16th Festival de Jerez 2012. Ballet Flamenco de Andalucía 'Metáfora'

16th FESTIVAL DE JEREZ
Ballet Flamenco de Andalucía “Metáfora”
Friday, 24th February, 2012. Teatro Villamarta, 9.00pm
Jerez de la Frontera

Text: Estela Zatania
Photos: Ana Palma (photo gallery)

Video

DEJA VU ALL OVER AGAIN

Coreography: Rubén Olmo. Soloists: Patricia Guerrero, Eduardo Leal. Dancers: Sara Vázquez, Ana Agraz, Marta Arias, Mónica Iglesias, Maise Márquez, Juan Carlos Cardoso, Ángel Farina, Fernanndo Joménez, Álvaro Paños. Cante: Fabiola, Manuel “El Zambullo”. Guitar: David Carmona, Manuel de la Luz. Percussion: David “Chupete”. Guest artists: Rocío Molina, Pastora Galván.

 

Back in the nineteen-eighties Lole Montoya became wildly popular singing “Spring is here, a little butterfly told me so”, and right now in Jerez we can well say that spring is just around the corner at the end of February when the Festival de Jerez gets underway.  In just fifteen years this event has established itself as the most important flamenco dance festival in the world, and this year, the weather is cooperating with plenty of sunshine, and 70 plus degrees when Rubén Olmo, new director of the Ballet Flamenco de Andalucía, arrived at the San Ginés bodega to present the premiere performance of “Metáfora” accompanied by a large part of the corps de ballet.

Despite a lot of belt-tightening, a complete program is in store for us over the festival’s sixteen days, with performances distributed among three main venues, the Villamarta Theater, the Sala la Compañía and the Villavicencio palace, in addition to an extensive and varied parallel program in pubs and flamenco peñas throughout the city.

The opening night show with the BFA got underway with a crisp clean presentation number featuring five male dancers with a tasteful upbeat choreography.  Next up, alegrías.  But alegrías alegrías, in the most classical Seville style.  In fact, it appeared on the program as a “tribute to the Seville school dedicated to Matilde Coral”.  Five extra-long pale blue batas de cola worn by five women with five large shawls, cante, rhythm and guitar…  And just when you’re thinking it can’t get any better, Pastora Galván arrives on stage similarly dressed but in a contrasting color.  Flamenco earth mother, seductress, innocent and guilty all at once.  If the colorful costumes are a banquet for eyes accustomed in other works to black on black, Pastora’s dancing is equally invigorating.

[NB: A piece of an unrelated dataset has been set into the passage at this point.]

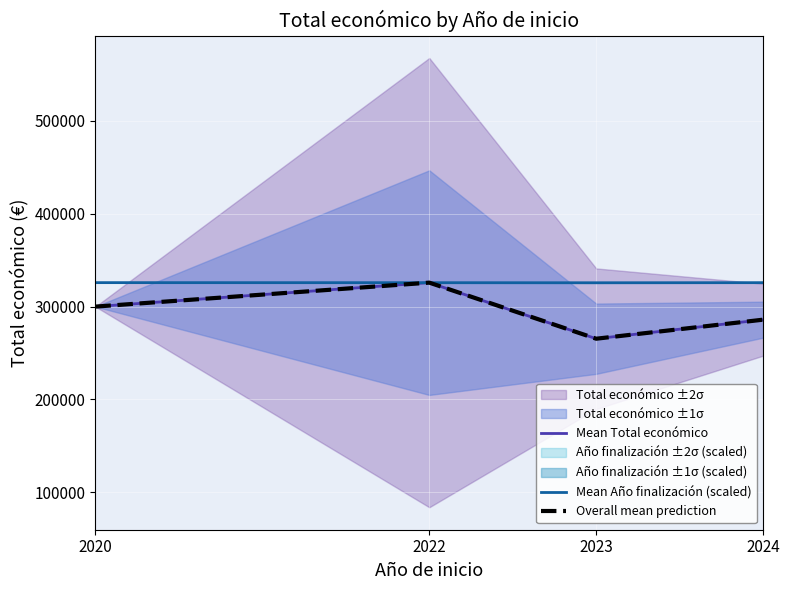

How many lines are shown in the chart?

3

A sort of mining fantasy is a beautiful sentimental pas de deux to free-form compás interpreted by soloists Patricia Guerrero and Eduardo Leal.  Upon Pastora’s return, she goes about intelligently broadening the vocabulary of bulerías to a swaying compás, elevating this form to greater importance than it’s previously had.  Tangos with the whole group dressed as Granada gypsies, and once again we’re treated to Pastora’s generous originality and spontaneity.

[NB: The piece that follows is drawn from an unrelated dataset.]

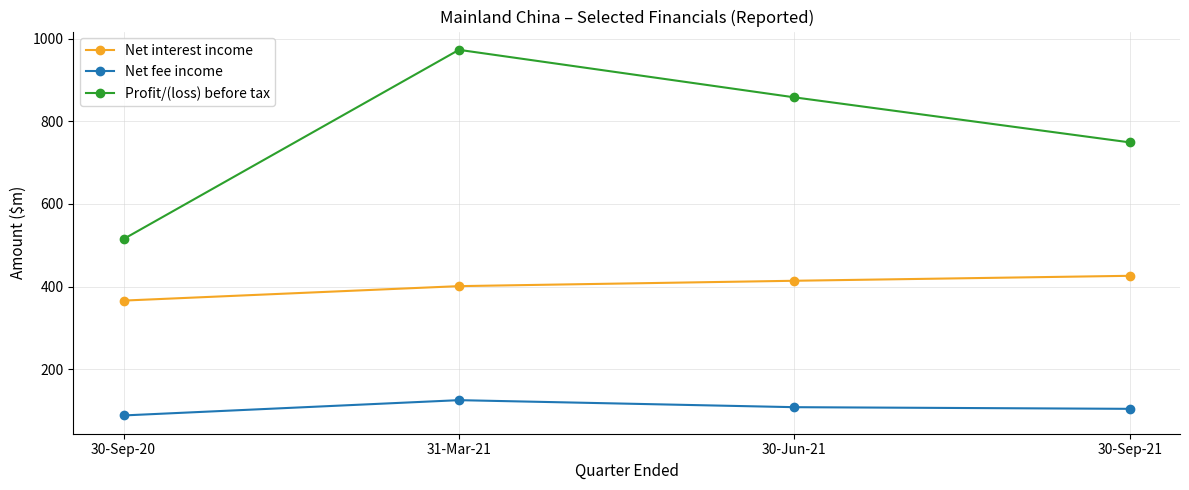

True or false: Profit/(loss) before tax and Net fee income intersect in this chart.

False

Then suddenly…an unexpected intermission.  When the curtain goes up again, the Orchestra of Córdoba settles in and we enter into a parallel universe where you see the same faces and bodies on stage, but the magic is gone.  Sometimes the ideas that look best on paper, don’t produce the expected results when carried out.  According to the press release, Rubén Olmo intended “Metáfora” to be a look at flamenco and its relationship with bolero school and modern dance.  In my opinion, what he has managed to demonstrate, beyond any reasonable doubt, is that folk, bolero and contemporary dance, despite sharing some common roots with flamenco, can’t possibly compete with it.  This is why, for decades, Spanish dance companies would do a first part with varied folkloric and semi-classical dances, and a second part in which flamenco was offered: cante, dance and guitar.  Come to think of it, “Metáfora” would have gained a great deal of coherence by simply changing the first part for the second.

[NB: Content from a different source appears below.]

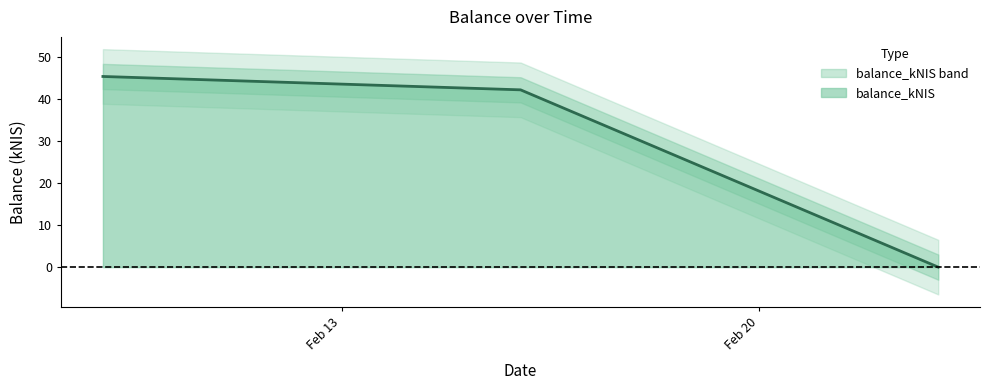

Rank the categories by value from lowest to highest.

2023-02-23, 2023-02-16, 2023-02-09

Rubén’s solo dance teeter-tottered on the brink of terminal sweetness, the following group dance was flat and boring, the very creative Rocío Molina struggled in vain to find meaning in the dull music she had to dance to, a folk dance in the jota vein was…strange…and an ending with the entire company was hopelessly flawed in concept.  Give me Pastora Galván any day, and I’ll have a side order of singer Fabiola and guitarist David Carmona.
 
Many people left the theater talking about heading for the Peña la Bulería where Carmen Herrera’s flamenco group would administer a therapeutic dose of flamenco.  After all is said and done, the best thing about the Festival de Jerez…is that it’s held in Jerez.